**Entries shown:**
'''

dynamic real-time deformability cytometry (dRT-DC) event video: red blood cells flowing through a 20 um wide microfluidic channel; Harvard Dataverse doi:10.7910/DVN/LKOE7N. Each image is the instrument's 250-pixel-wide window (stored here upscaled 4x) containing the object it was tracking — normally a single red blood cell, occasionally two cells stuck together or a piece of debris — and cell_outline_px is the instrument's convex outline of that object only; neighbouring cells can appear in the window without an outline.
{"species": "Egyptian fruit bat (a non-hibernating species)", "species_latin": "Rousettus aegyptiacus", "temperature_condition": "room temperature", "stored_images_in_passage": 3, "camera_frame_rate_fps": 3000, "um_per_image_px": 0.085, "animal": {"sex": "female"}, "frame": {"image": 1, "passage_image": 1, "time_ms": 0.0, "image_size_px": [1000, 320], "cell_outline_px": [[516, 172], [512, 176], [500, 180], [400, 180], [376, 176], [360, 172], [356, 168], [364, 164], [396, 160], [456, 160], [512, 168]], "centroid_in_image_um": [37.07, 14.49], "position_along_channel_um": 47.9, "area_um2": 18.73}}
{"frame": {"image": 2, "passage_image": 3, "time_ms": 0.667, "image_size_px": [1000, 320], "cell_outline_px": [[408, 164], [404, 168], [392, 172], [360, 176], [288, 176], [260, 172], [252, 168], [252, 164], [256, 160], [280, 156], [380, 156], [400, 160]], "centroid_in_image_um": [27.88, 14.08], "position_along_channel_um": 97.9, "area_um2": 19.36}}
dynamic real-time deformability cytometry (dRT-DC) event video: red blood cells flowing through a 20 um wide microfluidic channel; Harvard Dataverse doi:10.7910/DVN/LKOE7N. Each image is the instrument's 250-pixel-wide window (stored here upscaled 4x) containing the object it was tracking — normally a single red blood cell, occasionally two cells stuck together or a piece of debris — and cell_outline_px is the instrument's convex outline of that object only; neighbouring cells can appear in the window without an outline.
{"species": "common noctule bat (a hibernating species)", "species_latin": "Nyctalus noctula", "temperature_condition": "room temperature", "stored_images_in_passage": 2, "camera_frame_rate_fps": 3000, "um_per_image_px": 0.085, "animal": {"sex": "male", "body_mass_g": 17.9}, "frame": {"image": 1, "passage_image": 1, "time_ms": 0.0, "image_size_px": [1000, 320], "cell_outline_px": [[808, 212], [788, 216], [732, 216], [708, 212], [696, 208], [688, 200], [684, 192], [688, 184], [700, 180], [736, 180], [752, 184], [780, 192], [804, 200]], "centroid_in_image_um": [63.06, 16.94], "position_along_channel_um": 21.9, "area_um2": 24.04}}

'''

Output an exact copy of each record.

**Answer to the task:**
dynamic real-time deformability cytometry (dRT-DC) event video: red blood cells flowing through a 20 um wide microfluidic channel; Harvard Dataverse doi:10.7910/DVN/LKOE7N. Each image is the instrument's 250-pixel-wide window (stored here upscaled 4x) containing the object it was tracking — normally a single red blood cell, occasionally two cells stuck together or a piece of debris — and cell_outline_px is the instrument's convex outline of that object only; neighbouring cells can appear in the window without an outline.
{"species": "Egyptian fruit bat (a non-hibernating species)", "species_latin": "Rousettus aegyptiacus", "temperature_condition": "room temperature", "stored_images_in_passage": 3, "camera_frame_rate_fps": 3000, "um_per_image_px": 0.085, "animal": {"sex": "female"}, "frame": {"image": 1, "passage_image": 1, "time_ms": 0.0, "image_size_px": [1000, 320], "cell_outline_px": [[516, 172], [512, 176], [500, 180], [400, 180], [376, 176], [360, 172], [356, 168], [364, 164], [396, 160], [456, 160], [512, 168]], "centroid_in_image_um": [37.07, 14.49], "position_along_channel_um": 47.9, "area_um2": 18.73}}
{"frame": {"image": 2, "passage_image": 3, "time_ms": 0.667, "image_size_px": [1000, 320], "cell_outline_px": [[408, 164], [404, 168], [392, 172], [360, 176], [288, 176], [260, 172], [252, 168], [252, 164], [256, 160], [280, 156], [380, 156], [400, 160]], "centroid_in_image_um": [27.88, 14.08], "position_along_channel_um": 97.9, "area_um2": 19.36}}
dynamic real-time deformability cytometry (dRT-DC) event video: red blood cells flowing through a 20 um wide microfluidic channel; Harvard Dataverse doi:10.7910/DVN/LKOE7N. Each image is the instrument's 250-pixel-wide window (stored here upscaled 4x) containing the object it was tracking — normally a single red blood cell, occasionally two cells stuck together or a piece of debris — and cell_outline_px is the instrument's convex outline of that object only; neighbouring cells can appear in the window without an outline.
{"species": "common noctule bat (a hibernating species)", "species_latin": "Nyctalus noctula", "temperature_condition": "room temperature", "stored_images_in_passage": 2, "camera_frame_rate_fps": 3000, "um_per_image_px": 0.085, "animal": {"sex": "male", "body_mass_g": 17.9}, "frame": {"image": 1, "passage_image": 1, "time_ms": 0.0, "image_size_px": [1000, 320], "cell_outline_px": [[808, 212], [788, 216], [732, 216], [708, 212], [696, 208], [688, 200], [684, 192], [688, 184], [700, 180], [736, 180], [752, 184], [780, 192], [804, 200]], "centroid_in_image_um": [63.06, 16.94], "position_along_channel_um": 21.9, "area_um2": 24.04}}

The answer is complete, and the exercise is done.